Good luck with school!


----------



## boar_d_laze (Feb 13, 2008)

At around $100 for a stainless 23 or 27cm chef's, your best bets are Togiharu Moly, Misono Moly, Kakayagi, and Tojiro DP.  If you can live with non-stainless, you have more options.

Also, if you can live with a German steel, you might still be able to find a 10" Wusthof Le Cordon Bleu at Knives Cutlery and More. 

BDL


----------



## bandallarian (Jun 21, 2010)

To be quite honest, I feel like 100$ for a single knife when you just started your culinary training is a bit expensive.

Why not go for the less expensive brands, which tend to do the trick just as much? I've been working with my victorinox Santoku for a while now, and I still can't get around my wusthof and global knives.

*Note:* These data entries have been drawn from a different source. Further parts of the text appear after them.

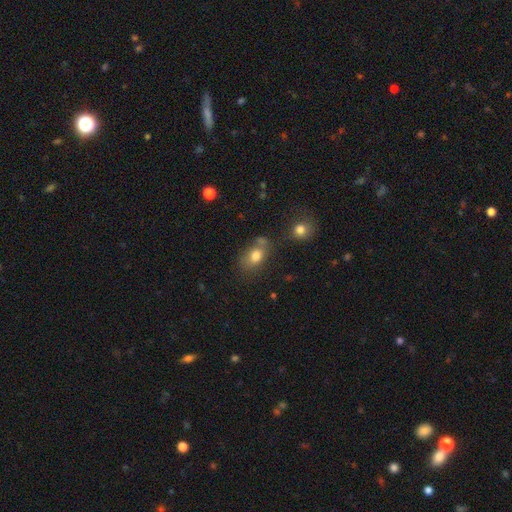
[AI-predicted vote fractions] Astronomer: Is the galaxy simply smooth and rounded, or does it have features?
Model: smooth — 78%.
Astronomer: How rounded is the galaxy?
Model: in between — 75%.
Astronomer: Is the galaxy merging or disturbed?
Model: none — 52%.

In any case, it's quite your call.


----------



## zane (Apr 6, 2010)

My school suggested a set of Mercer knifes, link is below

http://www.knifemerchant.com/products.asp?manufacturerID=223&mtype=1#800

For what we (students) are doing when we are just starting those knifes will do just fine. If you're like me and want a good set of knifes I suggest first buying a cheap set and as you get an idea of what your looking for in a set then start saving for either a whole set or just buy your knifes one at a time when you can.


----------



## vdb1909 (Jul 6, 2010)

i go to lcb and i had to buy a whole set of wustof culinar great knives but before i started lcb i had mercer knives and they are great and and cheap knife. plus if some one steal your chef knife a mercer will only cost 20 bucks to replace but wustof will from 80 to 200 dollars. i recommend mercer cutlery/img/vbsmilies/smilies/chef.gif


----------



## aric87 (Aug 6, 2010)

i got a nice set for school from a local restaurant supply company, but I have always used dexter russel knives in the two places I've worked. They seem pretty good and they are inexpensive. My suggestion... go to a local place and touch the knives.... a name is nothing if it doesn't feel right in your hand.


----------



## hausfrau (Aug 3, 2010)

I agree, as a student, in not spending a significant amount of money on knives just yet. 

I have two Henkel S series that I picked up at a restaurant supplier.  I was lucky that my chef/mentor took me to the CRFA trade show back in March and encouraged me to spend time with the knife suppliers.  It is a very good idea to handle the knives because you are going to be the one holding the thing for 8, 10, 12, 14 hours a day....it better fit your hand or you will be cursing it.  You don't want to spend a lot of money on a knife that you are going to find difficult to replace and be frustrated with.  Having said that...there was a Wusthof that didn't want to leave my hand...the back weight and balance was awesome!  But, I resisted the urge to splurge knowing that what I have will get the job done and I won't be stressed over needing money for other things in my tool kit.


----------



## boar_d_laze (Feb 13, 2008)

It doesn't matter what you buy if it isn't sharp. _*LEARN TO SHARPEN!!!*_ It will make your knives a lot more comfortable. I don't mean using the truing on the rod hone, either. I'm talkin' bout sharpening on stones or an EP. Pros should know how to use stones.

Oh, and do learn to use your hone too. If you're slaping the blade against the rod, or honing more than four or five times on each side of the blade, you're doing it wrong.

BDL


----------



## culinuthiast (May 4, 2010)

Still scared of trying to sharpen anything. I'm a year into my culinary schooling, sigh.

Having said that my knives still cut like butter, including my boning knife which has around 40+ notches for all the chickens I've slaughtered (i buy at least one chicken a week fer fabrication practice). i heard a rumour one of our chef's puts 4 cuts on a chicken then uses his hands to finish fabrication in less than a minute.

I want that knife.


----------